2. The overwhelming odds are that no one will have sufficient votes to win an outright convention deal.
3. The VIP votes at the primary will then go and pull on who they favor....even if it's the number two or three candidate.
4. The odds are heavily fixed that the convention winner won't be someone really capable of taking on Trump.....even if the journalists say otherwise.
The two characters that I think could beat Trump? Bernie Sanders and Joe Biden. But at this point, neither appear to be lined up to run. Maybe I'm wrong.
I agree with you about Bernie and Biden. Either one of them has more intelligence in his little finger than Trump has in his big fat head.
ReplyDeleteI think that either Bernie or Biden's policies would be good for the 80% of the population. However, I've been around 70 years, about 55 of them focused close on politics and public policy (my father was a proud union member and a political fanatic) but I've never seen the overall spirit of the country so depressed and, worse yet, anti-intellectual.

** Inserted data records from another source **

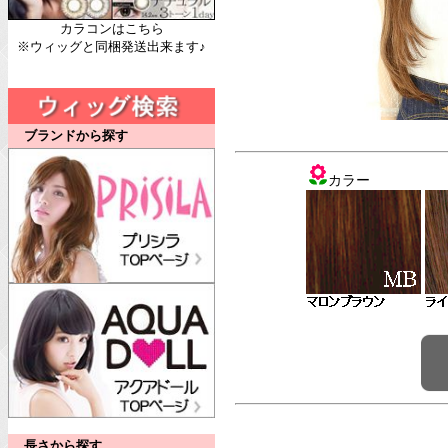
カラコンはこちら
※ウィッグと同梱発送出来ます♪
ブランドから探す
カラー
長さから探す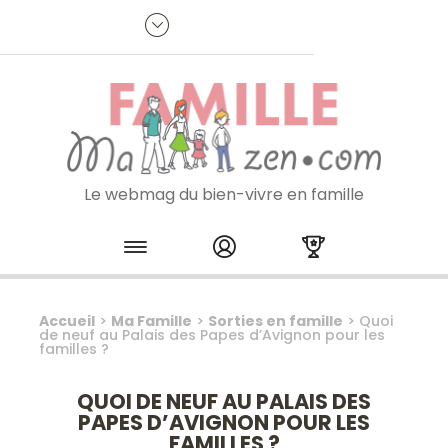
Panneau de gestion des cookies
R
p
:
Je m'inscris à la newsletter
Le webmag du bien-vivre en famille
Skip to content
Accueil
>
Ma Famille
>
Sorties en famille
>
Quoi
de neuf au Palais des Papes d’Avignon pour les
familles ?
QUOI DE NEUF AU PALAIS DES
PAPES D’AVIGNON POUR LES
FAMILLES ?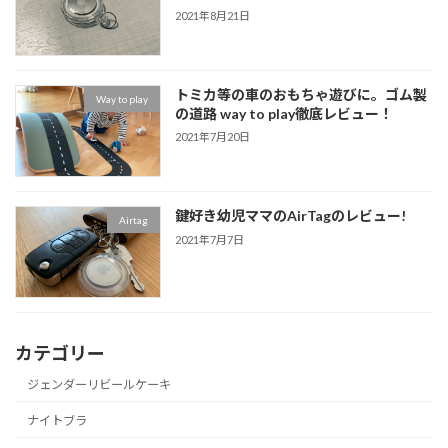
2021年8月21日
トミカ等の車のおもちゃ遊びに。ゴム製
Way to play
の道路 way to play徹底レビュー！
2021年7月20日
鍵好き幼児ママのAirTagのレビュー!
Airtag
2021年7月7日
カテゴリー
ジェンダーリビールケーキ
ナイトブラ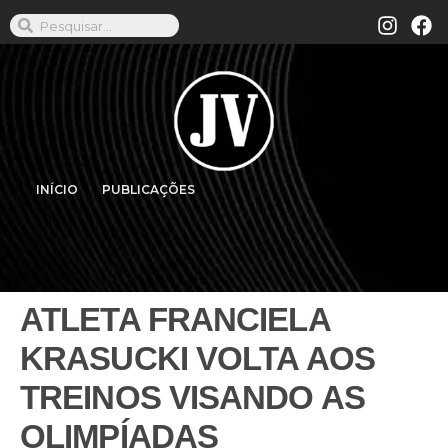
INÍCIO
PUBLICAÇÕES
ATLETA FRANCIELA
KRASUCKI VOLTA AOS
TREINOS VISANDO AS
OLIMPÍADAS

Both 'parties' (I use the word loosely) have become some kind of 'Frankenstein'-creation. It's a theatrical play and a growing number of people simply see it as entertainment. Part of the blame goes to cable news networks (in the plural sense). Some blame goes to continual 'fear-chatter'. I think the whole 2020 primary will evolve into a circus, with the most intellectual Democrat getting the Convention 'nod', and regular people just shaking their head because it's 2016 all over again....with journalists forecasting a 95-percent chance of a win for the Democratic contender, and absolute shock that regular people didn't show up and vote the 'right' way.